When scanning the data, count every line with "lines" in it, and report only the resulting number.
━━━━━ Excerpted records ━━━━━
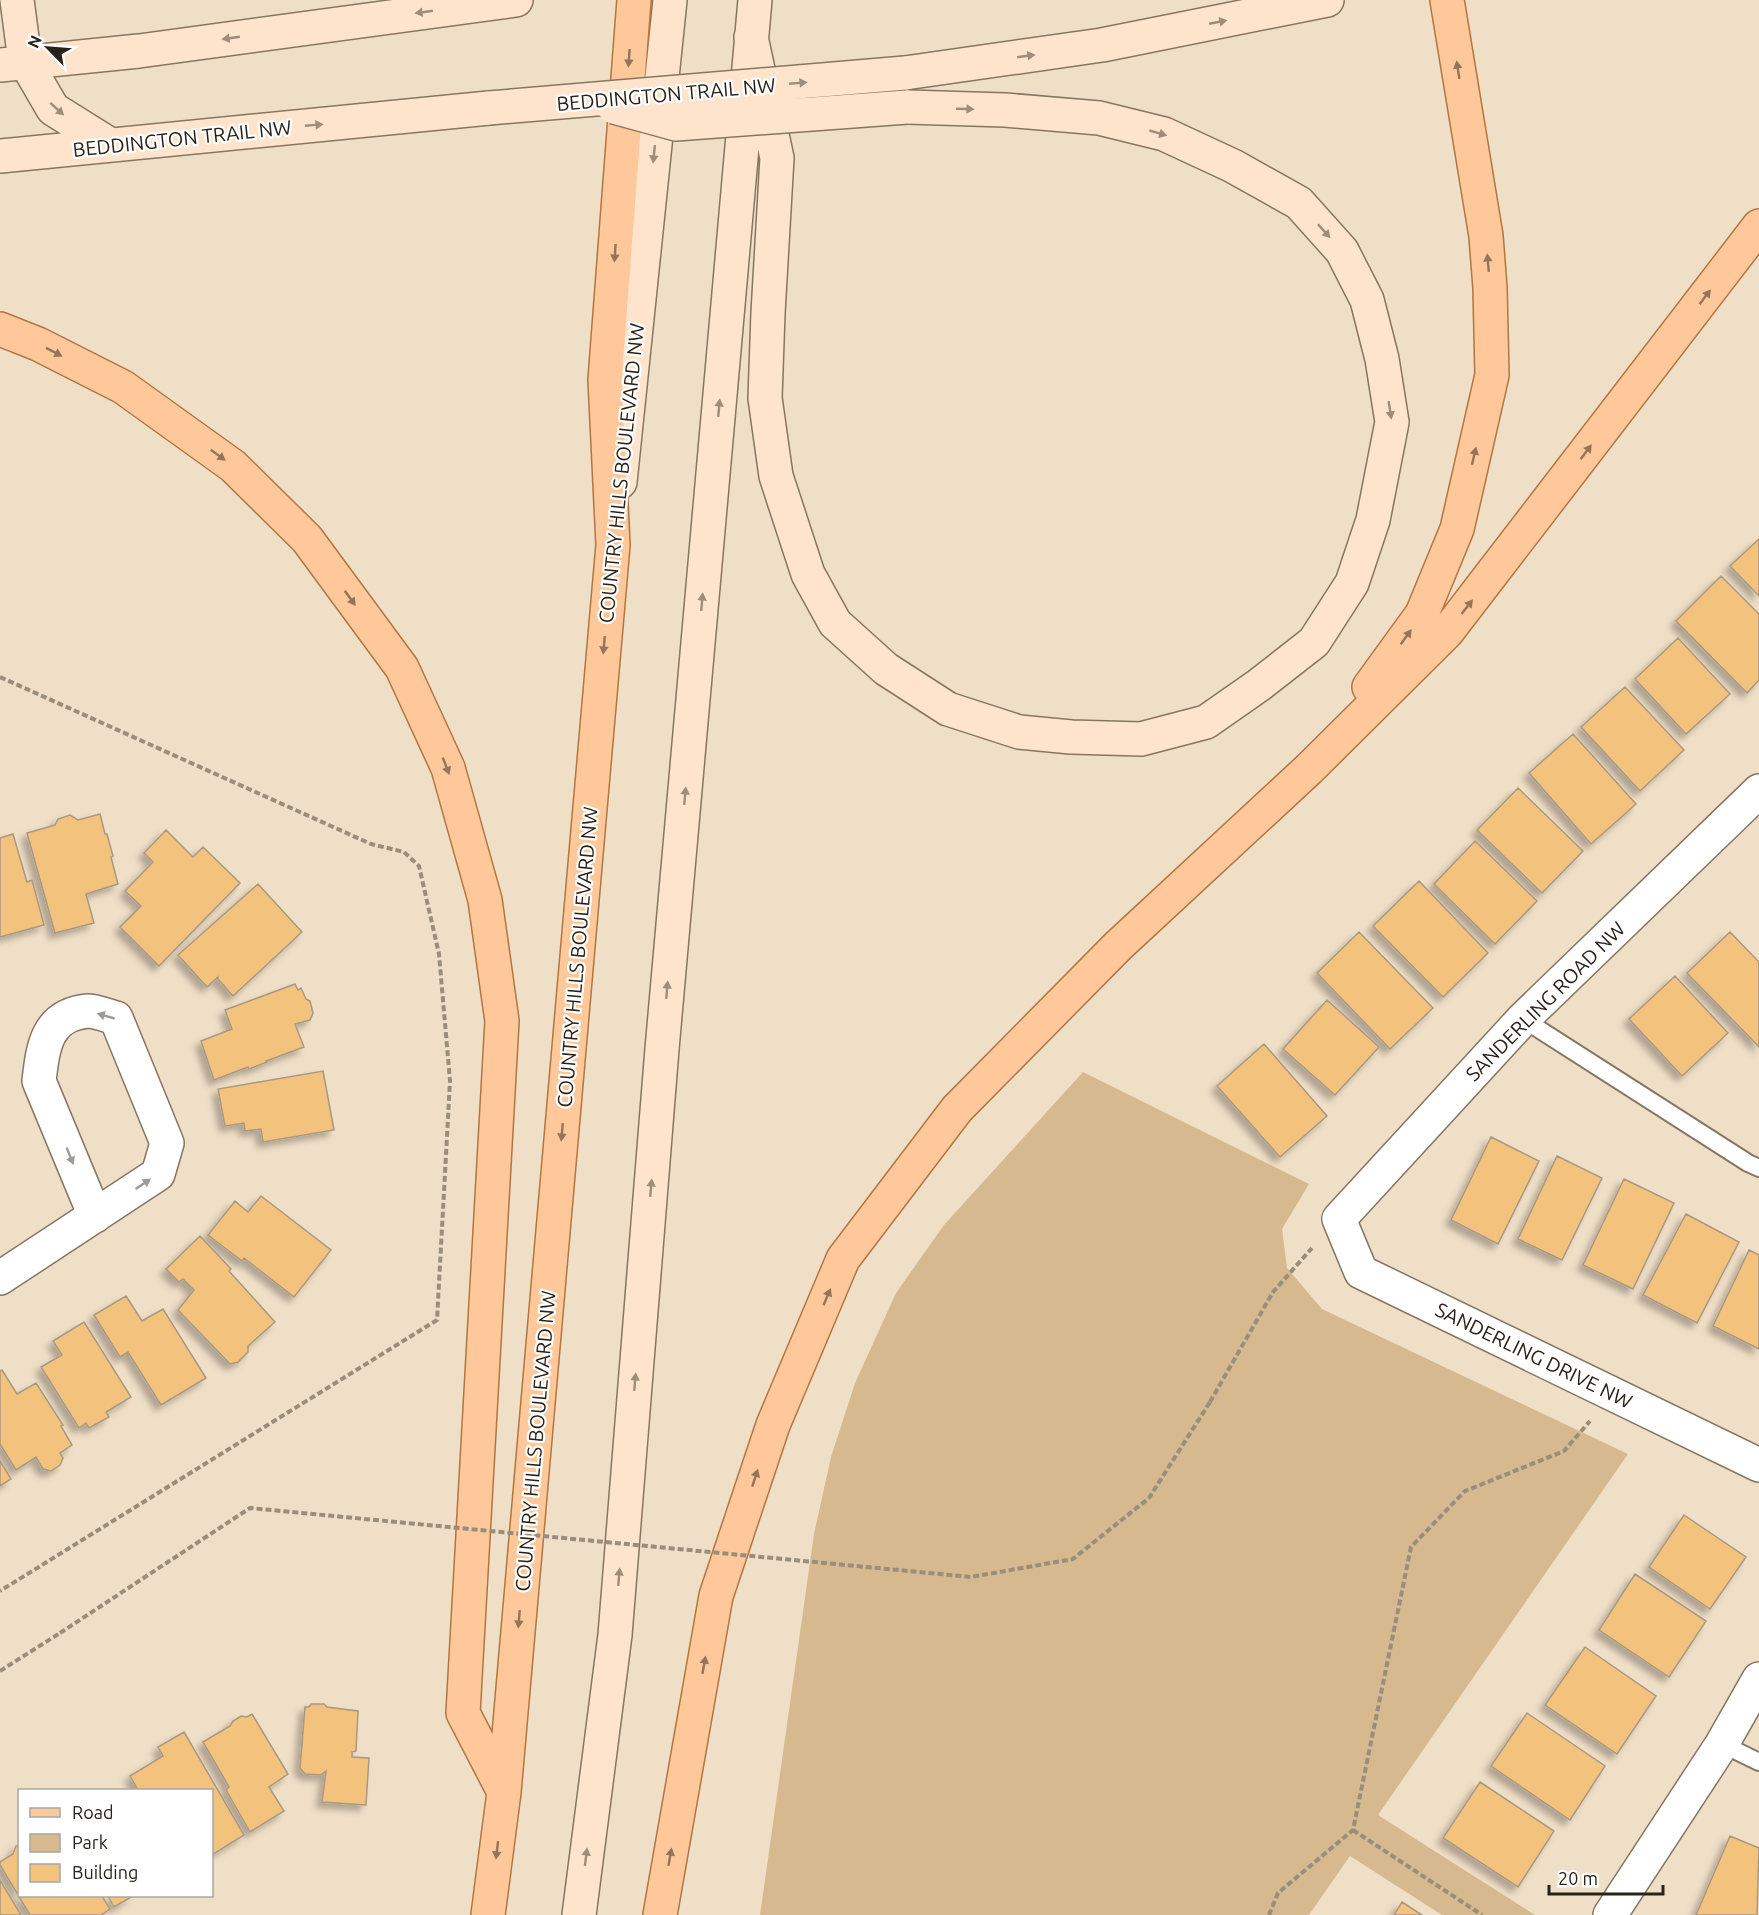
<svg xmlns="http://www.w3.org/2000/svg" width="1759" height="1915" font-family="Ubuntu,sans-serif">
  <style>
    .green { fill: #d7b98f }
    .building { fill: #f3c27c; stroke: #a99983; stroke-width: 1.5; filter: url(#shadow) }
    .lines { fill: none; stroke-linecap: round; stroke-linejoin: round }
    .service-casing { stroke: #867661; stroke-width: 20 }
    .minor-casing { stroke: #867661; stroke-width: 36 }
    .secondary-casing { stroke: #867661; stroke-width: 36 }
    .primary-casing { stroke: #b27641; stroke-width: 36 }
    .path { stroke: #998d7b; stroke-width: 4; stroke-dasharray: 6 3; stroke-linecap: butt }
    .service { stroke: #fff; stroke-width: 16 }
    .minor { stroke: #fff; stroke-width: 33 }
    .secondary { stroke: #fee4cc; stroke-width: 33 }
    .primary { stroke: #fec89a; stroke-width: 33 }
    .secondary-bridge-casing { stroke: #867661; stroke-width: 36; stroke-linecap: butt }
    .path-bridge { stroke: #998d7b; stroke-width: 4; stroke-dasharray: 6 3; stroke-linecap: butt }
    .secondary-bridge { stroke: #fee4cc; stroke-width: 33 }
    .oneway { fill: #9e8d7b }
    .oneway2 { fill: #93755a }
    .oneway3 { fill: #9e9c98 }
    .labels { text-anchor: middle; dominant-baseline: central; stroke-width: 4.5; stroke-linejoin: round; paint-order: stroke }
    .street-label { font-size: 20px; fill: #282219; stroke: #fff }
  </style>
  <defs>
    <filter id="shadow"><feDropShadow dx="-5.5" dy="5.5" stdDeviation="3" flood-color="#0004"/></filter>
  </defs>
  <rect width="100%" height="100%" fill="#f0dfc7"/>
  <path class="green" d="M1083 1072 1309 1184 1282 1229 1287 1268 1322 1309 1628 1454 1378 1815 1535 1915H1442L1350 1856 1309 1915H760L814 1534 831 1457 855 1383 896 1293 944 1225Z"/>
  <path class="building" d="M1759 539V596L1730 566Z
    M1721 576 1759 614V680L1747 693 1676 621Z
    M1678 638 1730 694 1686 734 1635 679Z
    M1625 687 1684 750 1640 791 1581 727Z
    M1573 734 1636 804 1591 844 1529 773Z
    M1518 788 1583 851 1542 893 1477 830Z
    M100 814 105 834H107L113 856 111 857 118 884 86 894 94 923 55 933 27 833 55 825 58 819 70 815 78 820Z
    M166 830 193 857 203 847 240 883 159 966 120 927 141 906 125 891 153 862 144 853Z
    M13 834 27 882 32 880 44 925 0 937V838Z
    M1475 841 1537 901 1495 944 1434 884Z
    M1419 881 1488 953 1443 997 1373 926Z
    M258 884 302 932 233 996 218 979V977L207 987 178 955Z
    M1359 932 1433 1008 1390 1049 1317 973Z
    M1730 932 1759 962V1047L1687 973Z
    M1675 976 1728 1033 1682 1076 1629 1019Z
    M295 984 298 990 301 988 306 999 310 1001 313 1013 310 1020 295 1024 304 1047 266 1061 267 1062 249 1069 248 1067 214 1080 201 1041 232 1029 225 1010Z
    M1327 1000 1379 1047 1335 1095 1283 1049Z
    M1264 1044 1327 1116 1280 1157 1217 1086Z
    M323 1071 334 1130 263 1142 261 1129 245 1131 244 1123 225 1126 218 1089Z
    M1491 1137 1539 1161 1498 1244 1451 1220Z
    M1557 1156 1602 1178 1562 1260 1518 1239Z
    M1624 1179 1674 1203 1633 1289 1583 1265Z
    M261 1196 331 1250 294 1297 244 1258 242 1261 208 1235 235 1201 248 1212Z
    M1686 1214 1739 1242 1697 1323 1643 1295Z
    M200 1236 231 1269 229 1271 275 1322 248 1346V1352L238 1362 230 1364 178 1310 194 1290 183 1279 179 1282 166 1269Z
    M1749 1250 1759 1255V1349L1713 1326Z
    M126 1296 142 1321 163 1309 206 1378 161 1405 128 1352 120 1357 94 1315Z
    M84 1322 131 1397 106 1412 109 1417 89 1428 86 1423 79 1428 41 1367 62 1355 53 1341Z
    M2 1370 17 1394 36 1383 63 1425 61 1426 72 1445 60 1453 63 1458 60 1465 51 1471 43 1469 36 1457 16 1470 0 1444V1371Z
    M0 1461 11 1479 0 1486Z
    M1684 1515 1746 1557 1710 1609 1649 1567Z
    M1635 1574 1706 1621 1669 1677 1599 1630Z
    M1585 1647 1656 1696 1617 1754 1545 1705Z
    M311 1704H324L327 1707 358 1711 356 1751 352 1752V1757L369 1758 366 1805 322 1802 326 1771 321 1775 305 1774 300 1768 305 1707H309Z
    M1527 1713 1605 1766 1570 1820 1491 1766Z
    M252 1714 288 1774 269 1787 284 1811 250 1832 226 1790 229 1787 203 1742 230 1726 233 1721 241 1716 247 1717Z
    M184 1732 244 1835 212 1855V1790H138L130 1776 163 1756 158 1747Z
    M1480 1782 1554 1831 1518 1887 1443 1838Z
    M1730 1836 1759 1848 1757 1915H1696Z
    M20 1844V1896H102L110 1909 101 1915H30L0 1865V1862L13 1854 16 1846Z
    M0 1880 21 1915H0Z
    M108 1896H133L114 1907Z
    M1402 1902 1422 1915H1394Z"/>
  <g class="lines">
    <defs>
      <path id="service" d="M1523 1019 1748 1163 1759 1168
        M1722 1744 1759 1762"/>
      <path id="minor" d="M1759 791 1523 1019 1339 1219 1361 1272 1759 1465
        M0 1278 158 1174 167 1143 116 1018C108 1016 96 1011 88 1011 46 1015 43 1047 39 1081L95 1216
        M1610 1915 1722 1744 1759 1679"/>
      <path id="secondary" d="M17 0 25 61 53 109 109 144
        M751 37 777 158 768 313 765 398 776 476 808 574 835 623 886 669 948 709 1019 732 1071 737 1141 739 1206 722 1259 685 1314 642 1352 583 1373 520 1392 422 1382 359 1367 300 1342 251 1299 203 1233 166 1164 134 1099 118 1005 110 907 107
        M0 65 139 51 516 0
        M905 73 1102 45 1327 0
        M0 156 489 108
        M620 482 670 0
        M579 1915 615 1635 662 1049 755 0"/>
      <path id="primary" d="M0 329 38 344 123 387 233 466 307 539 402 668 448 768 485 900 502 1021 463 1713 504 1792
        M1369 687 1422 614 1457 529 1492 375 1490 288 1486 236 1447 0
        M488 1915 504 1792 613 545 605 380 634 0
        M660 1915 716 1596 773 1425 843 1259 957 1109 1118 946 1309 769 1447 632 1759 226"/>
    </defs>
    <use href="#service" class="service-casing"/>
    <use href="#minor" class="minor-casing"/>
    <use href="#secondary" class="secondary-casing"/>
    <use href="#primary" class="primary-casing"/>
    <path class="path" d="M0 677 371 844 404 852 419 866 439 954 450 1081 437 1320 0 1591
      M1210 1402 1273 1292 1312 1248
      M0 1671 60 1633
      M1353 1830 1482 1915
      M1269 1915 1278 1893 1353 1830 1411 1547 1465 1491 1564 1451 1590 1421"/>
    <use href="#service" class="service"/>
    <use href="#minor" class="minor"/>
    <use href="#secondary" class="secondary"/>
    <use href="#primary" class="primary"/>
    <defs>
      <path id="secondary-bridge" d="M614 107 676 124 907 107
        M489 108 905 73"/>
    </defs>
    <use href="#secondary-bridge" class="secondary-bridge-casing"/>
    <path class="path-bridge" d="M60 1633 250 1508 971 1577 1073 1559 1149 1498 1210 1402"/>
    <use href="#secondary-bridge" class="secondary-bridge"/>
  </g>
  <defs><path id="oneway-solid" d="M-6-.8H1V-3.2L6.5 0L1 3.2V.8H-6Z" transform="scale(1.5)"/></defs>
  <g class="oneway">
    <use href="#oneway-solid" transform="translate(424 12) rotate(172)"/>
    <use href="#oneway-solid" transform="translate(1218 22) rotate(-11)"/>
    <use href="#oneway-solid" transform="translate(231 38) rotate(172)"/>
    <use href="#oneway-solid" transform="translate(1026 56) rotate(-8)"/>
    <use href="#oneway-solid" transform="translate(798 83) rotate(-5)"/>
    <use href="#oneway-solid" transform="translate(57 109) rotate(42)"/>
    <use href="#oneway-solid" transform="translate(965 109) rotate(2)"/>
    <use href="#oneway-solid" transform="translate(314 125) rotate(-5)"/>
    <use href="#oneway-solid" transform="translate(1158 133) rotate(16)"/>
    <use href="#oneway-solid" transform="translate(654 154) rotate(96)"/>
    <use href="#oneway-solid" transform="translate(1324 231) rotate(48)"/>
    <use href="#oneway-solid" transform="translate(719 408) rotate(-85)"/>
    <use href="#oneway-solid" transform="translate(1390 410) rotate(81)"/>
    <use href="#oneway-solid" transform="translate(702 602) rotate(-85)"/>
    <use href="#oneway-solid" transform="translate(685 796) rotate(-85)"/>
    <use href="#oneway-solid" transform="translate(667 990) rotate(-85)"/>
    <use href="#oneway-solid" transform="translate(651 1188) rotate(-85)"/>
    <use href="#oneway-solid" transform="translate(635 1382) rotate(-85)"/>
    <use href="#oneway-solid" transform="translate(619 1577) rotate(-85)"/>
    <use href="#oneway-solid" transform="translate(586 1857) rotate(-83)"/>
  </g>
  <g class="oneway2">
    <use href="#oneway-solid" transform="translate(629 58) rotate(94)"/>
    <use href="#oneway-solid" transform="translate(1458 70) rotate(-99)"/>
    <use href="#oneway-solid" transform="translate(615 253) rotate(94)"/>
    <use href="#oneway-solid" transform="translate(1488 263) rotate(-95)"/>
    <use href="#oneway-solid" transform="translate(1705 297) rotate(-53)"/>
    <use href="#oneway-solid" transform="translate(54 352) rotate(27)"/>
    <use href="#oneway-solid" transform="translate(1586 452) rotate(-53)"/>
    <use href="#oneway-solid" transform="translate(218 455) rotate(36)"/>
    <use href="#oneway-solid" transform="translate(1474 456) rotate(-77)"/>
    <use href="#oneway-solid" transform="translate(350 598) rotate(54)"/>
    <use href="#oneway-solid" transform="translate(1467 607) rotate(-52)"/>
    <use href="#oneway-solid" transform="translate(1406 637) rotate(-54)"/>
    <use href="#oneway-solid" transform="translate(604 645) rotate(95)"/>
    <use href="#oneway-solid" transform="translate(446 766) rotate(69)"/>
    <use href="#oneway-solid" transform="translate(562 1132) rotate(95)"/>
    <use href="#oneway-solid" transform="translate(827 1297) rotate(-67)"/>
    <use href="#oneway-solid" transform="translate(755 1478) rotate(-72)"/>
    <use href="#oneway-solid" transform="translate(519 1619) rotate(95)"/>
    <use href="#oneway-solid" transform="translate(704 1665) rotate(-80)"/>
    <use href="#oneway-solid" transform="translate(497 1850) rotate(97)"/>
    <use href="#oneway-solid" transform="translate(670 1857) rotate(-80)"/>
  </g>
  <g class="oneway3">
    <use href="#oneway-solid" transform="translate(106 1016) rotate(-164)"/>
    <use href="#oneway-solid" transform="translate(70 1156) rotate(68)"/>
    <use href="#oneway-solid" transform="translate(143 1184) rotate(-34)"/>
  </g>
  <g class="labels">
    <g class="street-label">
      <text transform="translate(666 94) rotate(-5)">BEDDINGTON TRAIL NW</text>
      <text transform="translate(182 138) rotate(-6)">BEDDINGTON TRAIL NW</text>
      <text transform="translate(621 473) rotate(-84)">COUNTRY HILLS BOULEVARD NW</text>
      <text transform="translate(577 957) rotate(-85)">COUNTRY HILLS BOULEVARD NW</text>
      <text transform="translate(1545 1001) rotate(-45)">SANDERLING ROAD NW</text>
      <text transform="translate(1534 1355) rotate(26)">SANDERLING DRIVE NW</text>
      <text transform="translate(535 1441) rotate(-85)">COUNTRY HILLS BOULEVARD NW</text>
    </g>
  </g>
  <rect x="18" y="1789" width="195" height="108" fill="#ffffff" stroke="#a9a7a3" stroke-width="1.5"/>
  <rect x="30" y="1808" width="30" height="9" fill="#fec89a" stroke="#a9a7a3" stroke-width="1.5"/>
  <text x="72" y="1819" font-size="18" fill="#282219">Road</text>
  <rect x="30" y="1834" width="30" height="18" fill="#d7b98f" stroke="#a9a7a3" stroke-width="1.5"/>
  <text x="72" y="1849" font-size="18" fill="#282219">Park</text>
  <rect x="30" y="1864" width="30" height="18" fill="#f3c27c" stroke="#a9a7a3" stroke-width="1.5"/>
  <text x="72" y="1879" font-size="18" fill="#282219">Building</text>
  <g transform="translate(48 48) rotate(295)" stroke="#ffffff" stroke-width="4.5" paint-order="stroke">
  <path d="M0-4.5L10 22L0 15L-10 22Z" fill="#282219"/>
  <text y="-9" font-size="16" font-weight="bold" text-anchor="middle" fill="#282219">N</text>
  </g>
  <path d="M1549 1885v9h114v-9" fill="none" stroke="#282219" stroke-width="3"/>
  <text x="1558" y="1885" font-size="18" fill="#282219" stroke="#ffffff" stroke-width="4.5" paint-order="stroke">20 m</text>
</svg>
━━━━━
_Your solution_
2